* [The task]
Report how many lines in the material hold the word "Appenzell". No other content is required.

* [Data supplied]
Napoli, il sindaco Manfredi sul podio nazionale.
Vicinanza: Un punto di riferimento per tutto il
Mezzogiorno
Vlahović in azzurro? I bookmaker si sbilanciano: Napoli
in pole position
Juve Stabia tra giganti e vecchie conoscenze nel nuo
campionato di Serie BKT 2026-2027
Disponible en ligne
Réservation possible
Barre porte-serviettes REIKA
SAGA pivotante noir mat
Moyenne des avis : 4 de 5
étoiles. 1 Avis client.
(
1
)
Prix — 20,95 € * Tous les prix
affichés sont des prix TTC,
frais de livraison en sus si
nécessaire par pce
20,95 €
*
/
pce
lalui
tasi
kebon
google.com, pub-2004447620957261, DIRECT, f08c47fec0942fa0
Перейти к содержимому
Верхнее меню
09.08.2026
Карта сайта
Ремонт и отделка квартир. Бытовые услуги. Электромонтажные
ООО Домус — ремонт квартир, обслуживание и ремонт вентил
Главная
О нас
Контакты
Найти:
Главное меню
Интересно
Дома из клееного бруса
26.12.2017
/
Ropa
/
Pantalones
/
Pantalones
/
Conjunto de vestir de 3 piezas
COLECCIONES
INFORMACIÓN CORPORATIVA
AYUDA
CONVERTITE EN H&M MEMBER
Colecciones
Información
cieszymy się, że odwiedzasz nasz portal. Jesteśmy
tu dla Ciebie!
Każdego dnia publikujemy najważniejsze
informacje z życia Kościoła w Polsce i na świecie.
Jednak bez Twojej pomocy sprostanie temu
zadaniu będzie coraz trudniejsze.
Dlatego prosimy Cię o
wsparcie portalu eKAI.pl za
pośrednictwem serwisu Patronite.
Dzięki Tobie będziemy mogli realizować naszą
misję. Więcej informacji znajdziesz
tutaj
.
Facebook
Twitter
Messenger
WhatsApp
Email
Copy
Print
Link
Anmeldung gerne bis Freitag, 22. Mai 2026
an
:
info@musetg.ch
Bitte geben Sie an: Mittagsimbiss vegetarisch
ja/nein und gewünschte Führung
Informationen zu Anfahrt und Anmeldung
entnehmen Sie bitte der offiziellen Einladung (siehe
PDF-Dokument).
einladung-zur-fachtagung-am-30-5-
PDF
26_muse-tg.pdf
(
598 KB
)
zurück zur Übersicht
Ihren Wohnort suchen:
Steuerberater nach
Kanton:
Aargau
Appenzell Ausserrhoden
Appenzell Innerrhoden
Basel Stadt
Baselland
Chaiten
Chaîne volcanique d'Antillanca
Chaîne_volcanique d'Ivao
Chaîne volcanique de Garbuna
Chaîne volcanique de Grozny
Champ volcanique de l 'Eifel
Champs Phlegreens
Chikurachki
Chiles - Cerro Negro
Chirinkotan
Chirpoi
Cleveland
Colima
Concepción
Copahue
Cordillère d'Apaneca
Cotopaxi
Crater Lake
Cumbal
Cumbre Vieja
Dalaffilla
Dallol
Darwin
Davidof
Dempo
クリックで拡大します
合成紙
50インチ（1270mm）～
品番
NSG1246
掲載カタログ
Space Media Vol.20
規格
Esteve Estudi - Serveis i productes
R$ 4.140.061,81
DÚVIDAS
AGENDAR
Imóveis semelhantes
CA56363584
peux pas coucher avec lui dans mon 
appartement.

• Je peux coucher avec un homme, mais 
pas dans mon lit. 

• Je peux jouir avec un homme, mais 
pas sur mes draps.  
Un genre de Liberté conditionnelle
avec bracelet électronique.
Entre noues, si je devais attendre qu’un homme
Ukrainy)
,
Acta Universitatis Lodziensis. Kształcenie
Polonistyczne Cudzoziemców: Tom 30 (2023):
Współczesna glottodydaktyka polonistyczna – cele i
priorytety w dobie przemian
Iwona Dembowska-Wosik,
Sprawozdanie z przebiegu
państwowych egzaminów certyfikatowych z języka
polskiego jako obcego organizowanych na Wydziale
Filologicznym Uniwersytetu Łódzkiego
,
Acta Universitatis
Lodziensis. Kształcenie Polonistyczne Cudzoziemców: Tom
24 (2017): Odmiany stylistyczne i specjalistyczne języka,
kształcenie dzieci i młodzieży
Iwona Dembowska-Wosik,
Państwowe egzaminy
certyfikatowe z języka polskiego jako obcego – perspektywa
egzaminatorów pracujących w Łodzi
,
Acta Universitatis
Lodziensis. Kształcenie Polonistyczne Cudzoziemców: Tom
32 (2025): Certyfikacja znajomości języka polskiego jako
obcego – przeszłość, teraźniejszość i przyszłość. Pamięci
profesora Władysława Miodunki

* [Exercise output]
2